# Problem statement:
Copy the lines of the data below exactly, from the line containing "Get Free Quote Now" through the line containing "250+ AWARDS", including both of those lines.

Records from a dataset
++++++++++++++++++++
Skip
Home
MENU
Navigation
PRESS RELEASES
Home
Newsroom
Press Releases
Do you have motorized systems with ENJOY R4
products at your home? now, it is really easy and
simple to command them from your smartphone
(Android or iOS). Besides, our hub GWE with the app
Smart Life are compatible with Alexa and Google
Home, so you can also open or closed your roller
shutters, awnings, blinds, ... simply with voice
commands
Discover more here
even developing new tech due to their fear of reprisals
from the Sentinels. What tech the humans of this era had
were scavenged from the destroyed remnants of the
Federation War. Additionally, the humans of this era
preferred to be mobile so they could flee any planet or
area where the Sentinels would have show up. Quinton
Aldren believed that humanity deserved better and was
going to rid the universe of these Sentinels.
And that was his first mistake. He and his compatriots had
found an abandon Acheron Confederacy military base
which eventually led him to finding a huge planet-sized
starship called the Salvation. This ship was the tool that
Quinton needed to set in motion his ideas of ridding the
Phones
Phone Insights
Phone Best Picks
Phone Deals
++++++++++++++++++++
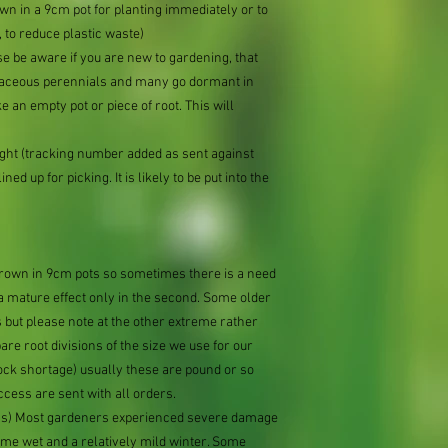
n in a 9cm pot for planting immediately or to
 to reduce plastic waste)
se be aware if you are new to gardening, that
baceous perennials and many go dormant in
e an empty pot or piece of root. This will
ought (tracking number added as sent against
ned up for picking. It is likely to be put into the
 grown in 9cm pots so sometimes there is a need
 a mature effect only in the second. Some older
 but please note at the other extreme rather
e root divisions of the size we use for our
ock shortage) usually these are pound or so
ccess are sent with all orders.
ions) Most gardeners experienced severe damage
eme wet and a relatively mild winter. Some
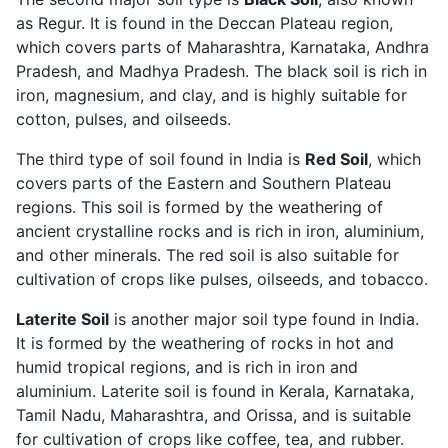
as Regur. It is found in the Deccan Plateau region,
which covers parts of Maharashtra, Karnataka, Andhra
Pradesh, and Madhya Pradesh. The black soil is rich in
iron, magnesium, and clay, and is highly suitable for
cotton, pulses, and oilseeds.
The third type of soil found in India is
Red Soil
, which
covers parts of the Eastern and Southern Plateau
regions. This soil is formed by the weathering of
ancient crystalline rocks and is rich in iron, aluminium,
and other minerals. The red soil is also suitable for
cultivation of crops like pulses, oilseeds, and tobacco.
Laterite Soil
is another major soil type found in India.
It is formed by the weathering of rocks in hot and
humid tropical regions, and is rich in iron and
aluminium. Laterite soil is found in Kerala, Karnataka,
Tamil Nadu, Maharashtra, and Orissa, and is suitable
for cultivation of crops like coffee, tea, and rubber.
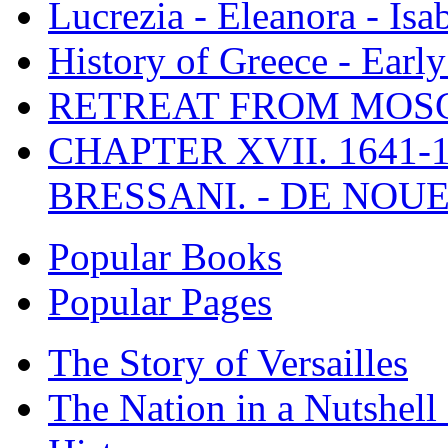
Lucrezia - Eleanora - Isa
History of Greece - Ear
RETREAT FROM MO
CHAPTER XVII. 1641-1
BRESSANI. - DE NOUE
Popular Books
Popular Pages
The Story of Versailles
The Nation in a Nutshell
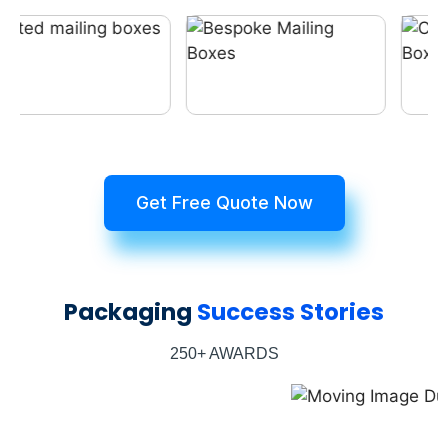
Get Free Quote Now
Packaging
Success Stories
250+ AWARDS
++++++++++++++++++++
# Answer section:
Get Free Quote Now
Packaging
Success Stories
250+ AWARDS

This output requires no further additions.